§ Problem statement
Type out each entry exactly.
** Dataset entries follows **
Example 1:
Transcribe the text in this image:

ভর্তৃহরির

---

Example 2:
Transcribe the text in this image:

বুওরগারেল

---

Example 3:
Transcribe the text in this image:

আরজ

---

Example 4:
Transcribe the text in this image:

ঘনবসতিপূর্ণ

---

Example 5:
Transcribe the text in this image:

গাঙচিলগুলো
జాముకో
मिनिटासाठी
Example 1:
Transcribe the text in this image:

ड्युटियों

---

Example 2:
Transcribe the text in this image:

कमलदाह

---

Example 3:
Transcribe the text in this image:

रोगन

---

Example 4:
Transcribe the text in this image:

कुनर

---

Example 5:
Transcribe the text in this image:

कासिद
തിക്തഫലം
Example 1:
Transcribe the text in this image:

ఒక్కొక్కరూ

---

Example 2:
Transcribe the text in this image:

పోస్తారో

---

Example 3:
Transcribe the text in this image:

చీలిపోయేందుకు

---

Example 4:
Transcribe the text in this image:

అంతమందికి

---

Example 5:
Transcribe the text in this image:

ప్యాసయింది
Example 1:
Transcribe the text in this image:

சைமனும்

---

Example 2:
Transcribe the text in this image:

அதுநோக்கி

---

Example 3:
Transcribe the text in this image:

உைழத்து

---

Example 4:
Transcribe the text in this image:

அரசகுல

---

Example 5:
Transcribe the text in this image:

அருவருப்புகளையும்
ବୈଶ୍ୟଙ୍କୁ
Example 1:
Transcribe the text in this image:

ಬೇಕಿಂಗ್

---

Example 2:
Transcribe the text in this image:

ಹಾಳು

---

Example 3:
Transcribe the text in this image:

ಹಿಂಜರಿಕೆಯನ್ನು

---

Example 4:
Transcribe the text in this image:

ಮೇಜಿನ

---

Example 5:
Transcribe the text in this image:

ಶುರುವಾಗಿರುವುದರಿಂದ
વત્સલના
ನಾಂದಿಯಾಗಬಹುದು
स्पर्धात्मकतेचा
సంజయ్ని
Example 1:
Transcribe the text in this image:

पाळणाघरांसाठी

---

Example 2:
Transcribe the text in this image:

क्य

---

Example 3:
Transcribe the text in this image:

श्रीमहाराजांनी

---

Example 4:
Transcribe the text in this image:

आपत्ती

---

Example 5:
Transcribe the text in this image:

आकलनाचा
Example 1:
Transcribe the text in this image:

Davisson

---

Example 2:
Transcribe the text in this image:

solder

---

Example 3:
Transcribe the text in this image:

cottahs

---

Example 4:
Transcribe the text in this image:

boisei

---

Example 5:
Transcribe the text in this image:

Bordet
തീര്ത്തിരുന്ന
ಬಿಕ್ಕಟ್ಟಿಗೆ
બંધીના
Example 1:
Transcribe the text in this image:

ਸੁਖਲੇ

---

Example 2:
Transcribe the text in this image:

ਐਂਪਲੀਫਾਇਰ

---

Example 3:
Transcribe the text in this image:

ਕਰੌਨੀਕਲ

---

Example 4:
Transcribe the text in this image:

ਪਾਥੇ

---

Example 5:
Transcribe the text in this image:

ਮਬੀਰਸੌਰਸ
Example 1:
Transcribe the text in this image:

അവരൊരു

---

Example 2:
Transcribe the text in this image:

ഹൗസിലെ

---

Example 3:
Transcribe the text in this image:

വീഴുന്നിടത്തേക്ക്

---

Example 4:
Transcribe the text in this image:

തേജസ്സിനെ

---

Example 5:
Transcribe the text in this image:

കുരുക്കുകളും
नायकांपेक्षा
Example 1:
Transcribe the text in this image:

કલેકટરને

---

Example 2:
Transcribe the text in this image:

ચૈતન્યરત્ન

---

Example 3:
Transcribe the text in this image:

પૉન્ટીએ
** End of Dataset entries **
§ Your response
Example 1:
Transcribe the text in this image:

ভর্তৃহরির

---

Example 2:
Transcribe the text in this image:

বুওরগারেল

---

Example 3:
Transcribe the text in this image:

আরজ

---

Example 4:
Transcribe the text in this image:

ঘনবসতিপূর্ণ

---

Example 5:
Transcribe the text in this image:

গাঙচিলগুলো
జాముకో
मिनिटासाठी
Example 1:
Transcribe the text in this image:

ड्युटियों

---

Example 2:
Transcribe the text in this image:

कमलदाह

---

Example 3:
Transcribe the text in this image:

रोगन

---

Example 4:
Transcribe the text in this image:

कुनर

---

Example 5:
Transcribe the text in this image:

कासिद
തിക്തഫലം
Example 1:
Transcribe the text in this image:

ఒక్కొక్కరూ

---

Example 2:
Transcribe the text in this image:

పోస్తారో

---

Example 3:
Transcribe the text in this image:

చీలిపోయేందుకు

---

Example 4:
Transcribe the text in this image:

అంతమందికి

---

Example 5:
Transcribe the text in this image:

ప్యాసయింది
Example 1:
Transcribe the text in this image:

சைமனும்

---

Example 2:
Transcribe the text in this image:

அதுநோக்கி

---

Example 3:
Transcribe the text in this image:

உைழத்து

---

Example 4:
Transcribe the text in this image:

அரசகுல

---

Example 5:
Transcribe the text in this image:

அருவருப்புகளையும்
ବୈଶ୍ୟଙ୍କୁ
Example 1:
Transcribe the text in this image:

ಬೇಕಿಂಗ್

---

Example 2:
Transcribe the text in this image:

ಹಾಳು

---

Example 3:
Transcribe the text in this image:

ಹಿಂಜರಿಕೆಯನ್ನು

---

Example 4:
Transcribe the text in this image:

ಮೇಜಿನ

---

Example 5:
Transcribe the text in this image:

ಶುರುವಾಗಿರುವುದರಿಂದ
વત્સલના
ನಾಂದಿಯಾಗಬಹುದು
स्पर्धात्मकतेचा
సంజయ్ని
Example 1:
Transcribe the text in this image:

पाळणाघरांसाठी

---

Example 2:
Transcribe the text in this image:

क्य

---

Example 3:
Transcribe the text in this image:

श्रीमहाराजांनी

---

Example 4:
Transcribe the text in this image:

आपत्ती

---

Example 5:
Transcribe the text in this image:

आकलनाचा
Example 1:
Transcribe the text in this image:

Davisson

---

Example 2:
Transcribe the text in this image:

solder

---

Example 3:
Transcribe the text in this image:

cottahs

---

Example 4:
Transcribe the text in this image:

boisei

---

Example 5:
Transcribe the text in this image:

Bordet
തീര്ത്തിരുന്ന
ಬಿಕ್ಕಟ್ಟಿಗೆ
બંધીના
Example 1:
Transcribe the text in this image:

ਸੁਖਲੇ

---

Example 2:
Transcribe the text in this image:

ਐਂਪਲੀਫਾਇਰ

---

Example 3:
Transcribe the text in this image:

ਕਰੌਨੀਕਲ

---

Example 4:
Transcribe the text in this image:

ਪਾਥੇ

---

Example 5:
Transcribe the text in this image:

ਮਬੀਰਸੌਰਸ
Example 1:
Transcribe the text in this image:

അവരൊരു

---

Example 2:
Transcribe the text in this image:

ഹൗസിലെ

---

Example 3:
Transcribe the text in this image:

വീഴുന്നിടത്തേക്ക്

---

Example 4:
Transcribe the text in this image:

തേജസ്സിനെ

---

Example 5:
Transcribe the text in this image:

കുരുക്കുകളും
नायकांपेक्षा
Example 1:
Transcribe the text in this image:

કલેકટરને

---

Example 2:
Transcribe the text in this image:

ચૈતન્યરત્ન

---

Example 3:
Transcribe the text in this image:

પૉન્ટીએ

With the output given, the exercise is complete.